Department of National Health and Welfare

January 1979

Non-criminal, or "civil," offences. 

A number of American states have "decriminalized" cannabis possession by transferring the offence from their criminal codes to their civil codes. Cannabis possession is not, as a result, legalized; it remains an offence subject to punishment like a violation of highway traffic legislation, but it is not a "criminal" offence and the offender does not have a "criminal record." This transfer is possible because state governments have both criminal and civil jurisdiction. As appealing as this model might be, it appears to be constitutionally unavailable to Parliament. Since Parliament's jurisdiction over cannabis is based on its criminal law power, it is difficult to see how it could create a civil offence, when the courts have defined a crime as an act prohibited with penal consequences. In any event, the Interpretation Act R.S.C. 1970, c.
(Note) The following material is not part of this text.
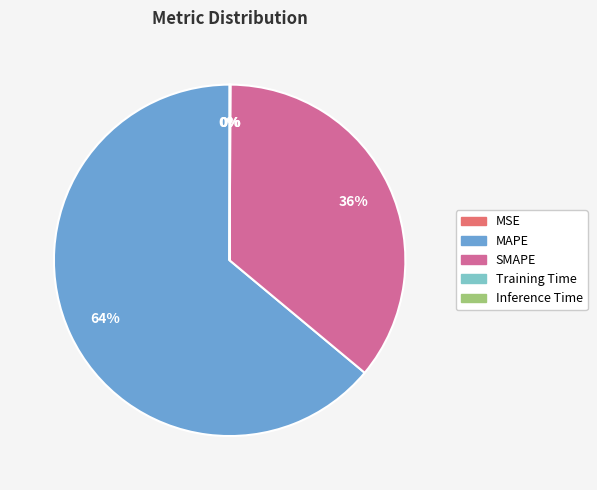

Which slice is the largest?

MAPE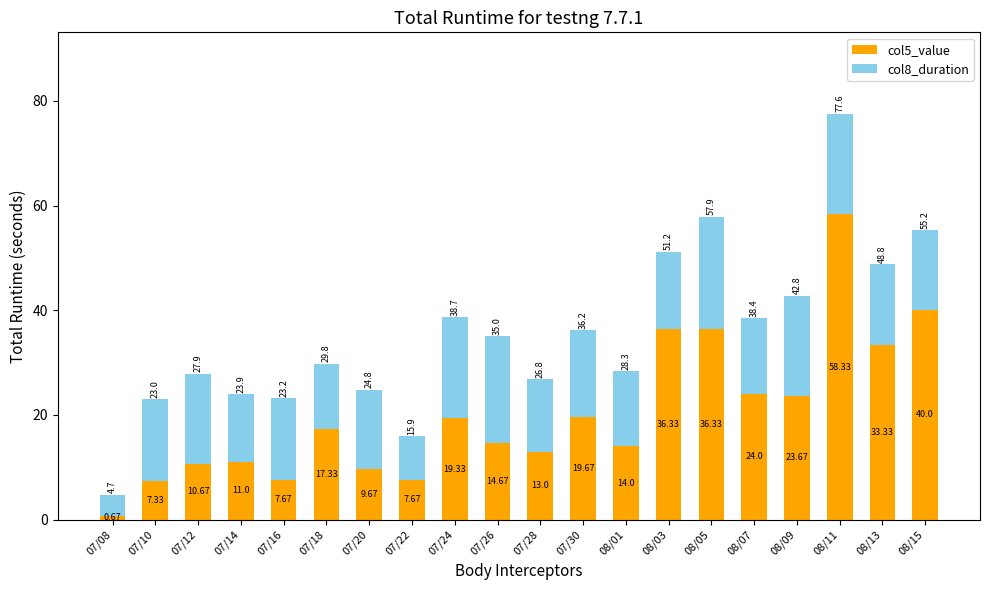

At which category is the sum across all series the highest?

08/11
I-23, s. 27(2), deems the violation of any federal statute — no matter what head of power it is enacted under — to be a criminal offence. Thus, unauthorized parking on federal property, in violation of the Government Property Traffic Act R.S.C. 1970, c. G-10, constitutes a criminal offence. The fact that this legislation provides for the ticketing of the vehicle and the entering of a conviction upon payment of a set fine does not negate the criminal nature of the offence, but merely relates to the procedures used to enforce the law.